### Exercise objective
The entries below contain a line with "[192,146,215,157] repo ->" and a line with "[397,145,466,157] Dolphin\Core. ->". Quote exactly those two lines and all lines between them.

### Data
--*--

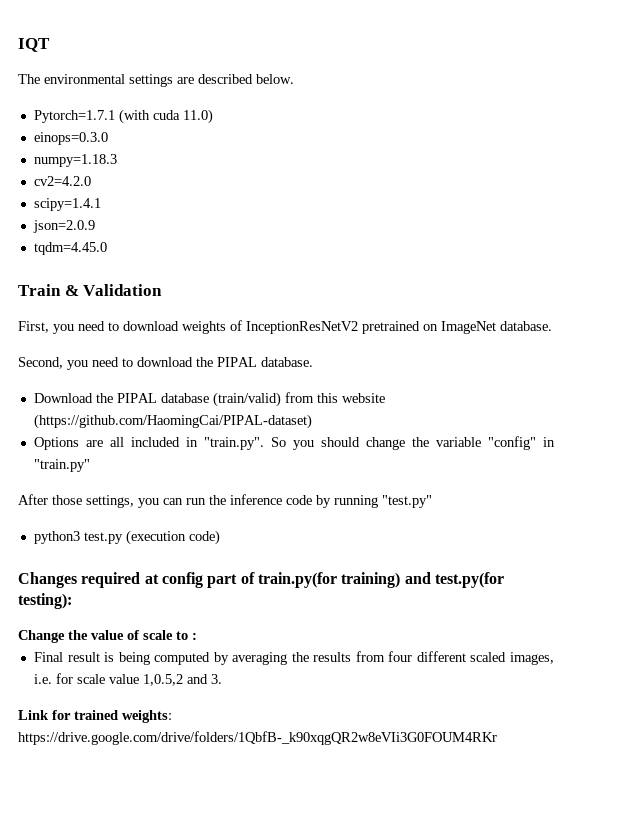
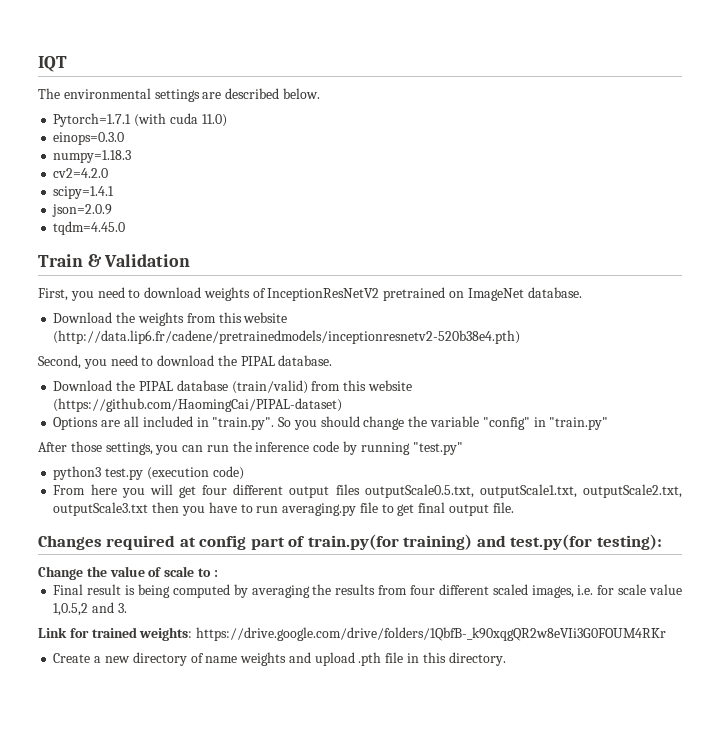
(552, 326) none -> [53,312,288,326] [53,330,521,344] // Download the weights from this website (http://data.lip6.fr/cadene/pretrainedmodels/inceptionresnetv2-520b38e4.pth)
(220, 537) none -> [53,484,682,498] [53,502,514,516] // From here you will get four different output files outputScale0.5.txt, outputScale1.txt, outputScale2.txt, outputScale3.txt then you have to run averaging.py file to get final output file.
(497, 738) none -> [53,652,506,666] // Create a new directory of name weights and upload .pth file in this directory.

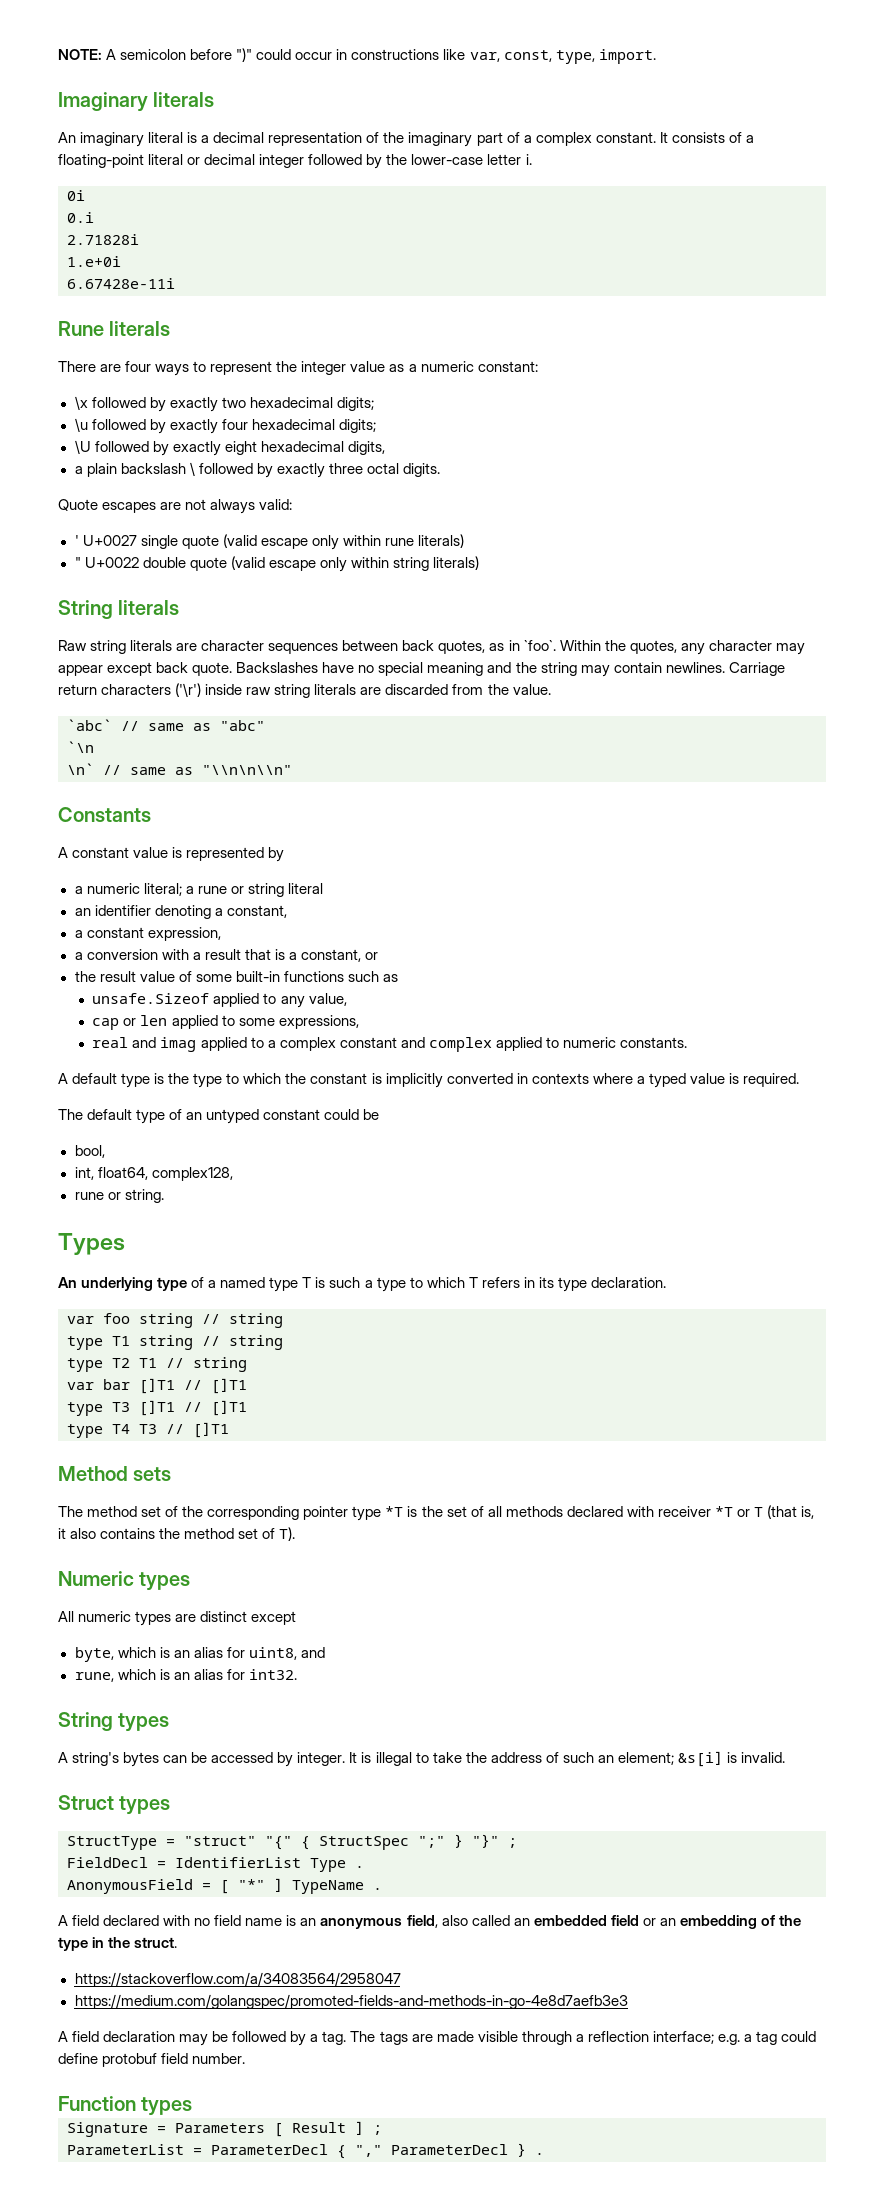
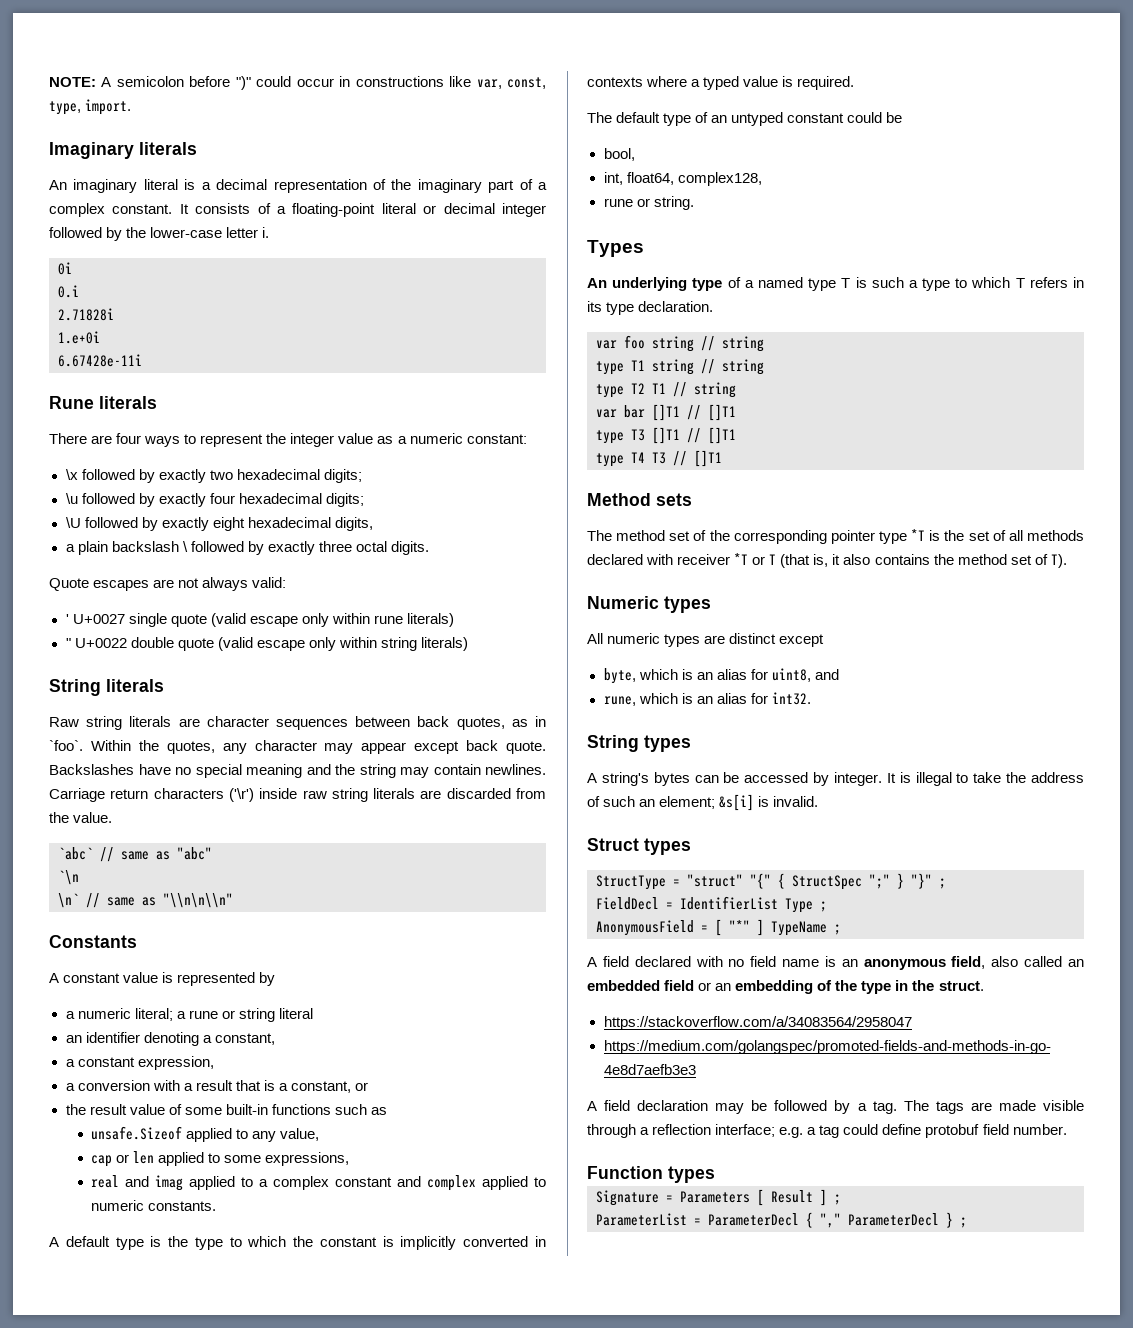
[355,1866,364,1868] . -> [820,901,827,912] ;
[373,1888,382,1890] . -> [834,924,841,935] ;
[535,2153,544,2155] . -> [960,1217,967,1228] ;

--*--

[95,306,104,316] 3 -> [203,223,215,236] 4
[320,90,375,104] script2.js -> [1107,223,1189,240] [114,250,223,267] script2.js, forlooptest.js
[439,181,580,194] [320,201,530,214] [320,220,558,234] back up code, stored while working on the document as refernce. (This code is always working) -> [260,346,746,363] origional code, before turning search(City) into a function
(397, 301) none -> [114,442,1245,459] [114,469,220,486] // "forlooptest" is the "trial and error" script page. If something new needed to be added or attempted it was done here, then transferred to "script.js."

--*--

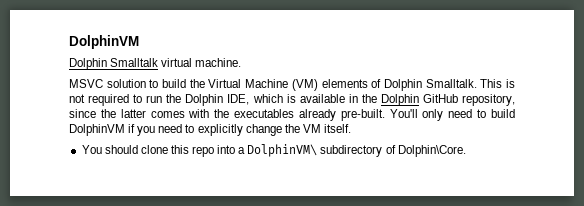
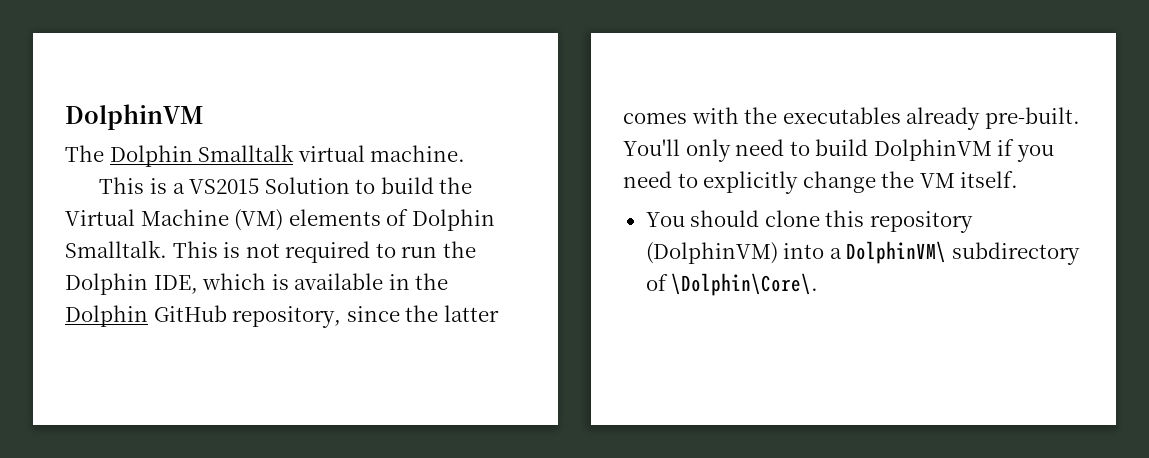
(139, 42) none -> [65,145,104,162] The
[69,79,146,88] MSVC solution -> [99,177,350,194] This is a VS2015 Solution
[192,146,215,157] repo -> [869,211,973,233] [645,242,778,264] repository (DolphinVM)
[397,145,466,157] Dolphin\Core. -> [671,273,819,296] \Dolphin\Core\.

--*--

### Solution to this task
[192,146,215,157] repo -> [869,211,973,233] [645,242,778,264] repository (DolphinVM)
[397,145,466,157] Dolphin\Core. -> [671,273,819,296] \Dolphin\Core\.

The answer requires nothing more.